Dr. Kelly Whealan George
Second Advisor Name
This paper seeks to answer the question: To what extent do hydropower plants affect the surrounding environment? Through a literature review and personal accounts found on blogs and website articles, there were many conclusions that came from this research. A review of the literature indicated that use of hydropower influences the ecology around the plant. The power plant’s redirection of the river's water flow and reservoir submergence cause many problems for the surrounding environments. Hydropower plants can change the landscape due to the fact that the water they use is no longer providing the right nutrients to the previously flourishing landscape as a result of the rerouting of rivers. Specifically, the hydroelectric power plants affect soil sediment around the plants, destroys habitats, impacts certain fish migration patterns, and ruins water quality. The plants were also found to uproot flora, change the sediment content and cause erosion, disrupt nesting grounds, and change whole migration patterns of some birds. These factors all contribute to the negative effects of hydropower on the nearby ecosystems. Research has identified that the change caused by the redirected and distributed water flow affects animals and vegetation in the adjacent areas and, eventually, leads to the destruction of habitats. The researcher briefly researched how this could affect eco-tourism, which was found to be quickly growing and a huge part of Iceland's economy. These effects also play a negative role in Iceland's nature tourism industry, as it is changing much of the wildlife sought out by these tourists.
It must be stated above all that plants do have a great negative effect on the environment and surrounding ecology.

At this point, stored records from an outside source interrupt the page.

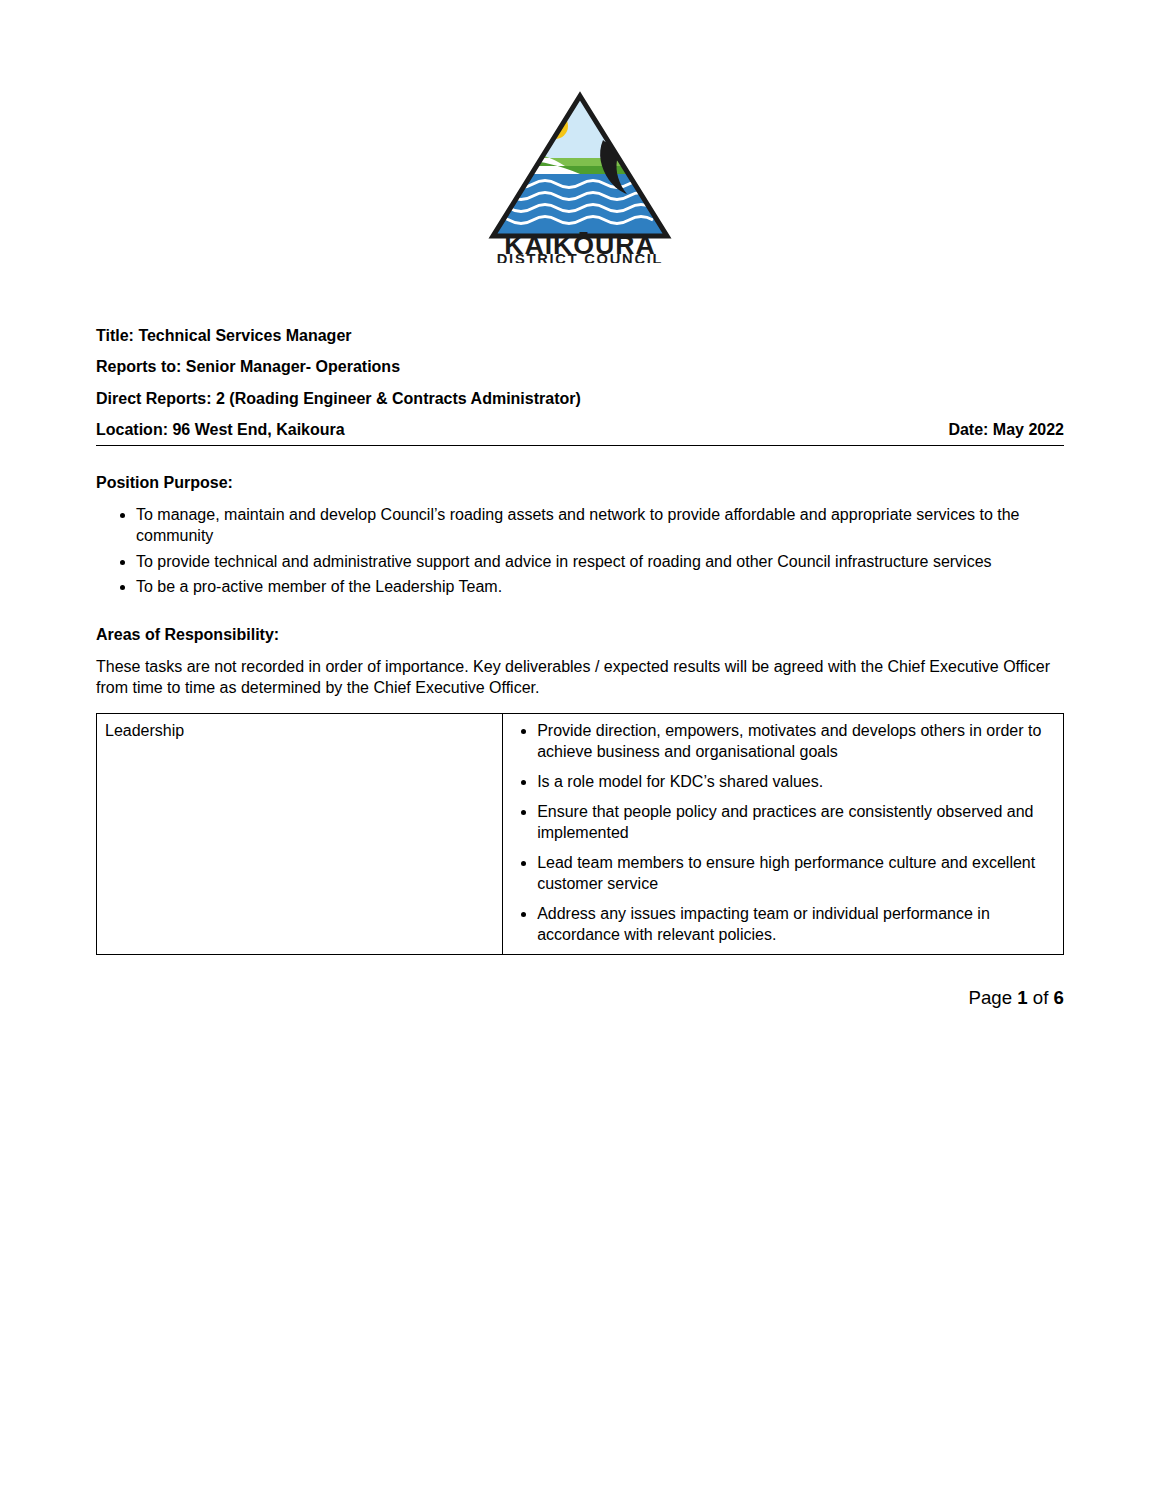KAIKŌURA DISTRICT COUNCIL
Title: Technical Services Manager
Reports to: Senior Manager- Operations
Direct Reports: 2 (Roading Engineer & Contracts Administrator)
Location: 96 West End, Kaikoura Date: May 2022
Position Purpose:
To manage, maintain and develop Council’s roading assets and network to provide affordable and appropriate services to the community
To provide technical and administrative support and advice in respect of roading and other Council infrastructure services
To be a pro-active member of the Leadership Team.
Areas of Responsibility:
These tasks are not recorded in order of importance. Key deliverables / expected results will be agreed with the Chief Executive Officer from time to time as determined by the Chief Executive Officer.
| Leadership | Provide direction, empowers, motivates and develops others in order to achieve business and organisational goals Is a role model for KDC’s shared values. Ensure that people policy and practices are consistently observed and implemented Lead team members to ensure high performance culture and excellent customer service Address any issues impacting team or individual performance in accordance with relevant policies. |
Page 1 of 6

How can this problem be mitigated? A few suggestions made were to move the plants to more isolated countries or implement nature preservation programs directly correlated to the plants. There have been few speculations on how to mitigate the effects of the power plants on the animals that reside in the water areas around the plant. One of the suggestion is to make “small adjustments to river flow regimes might help to restore river ecosystems” (Poff & Schmidt, 2016).
Further research also suggested since not many studies were conducted on this topic, especially ones that were originally written in English.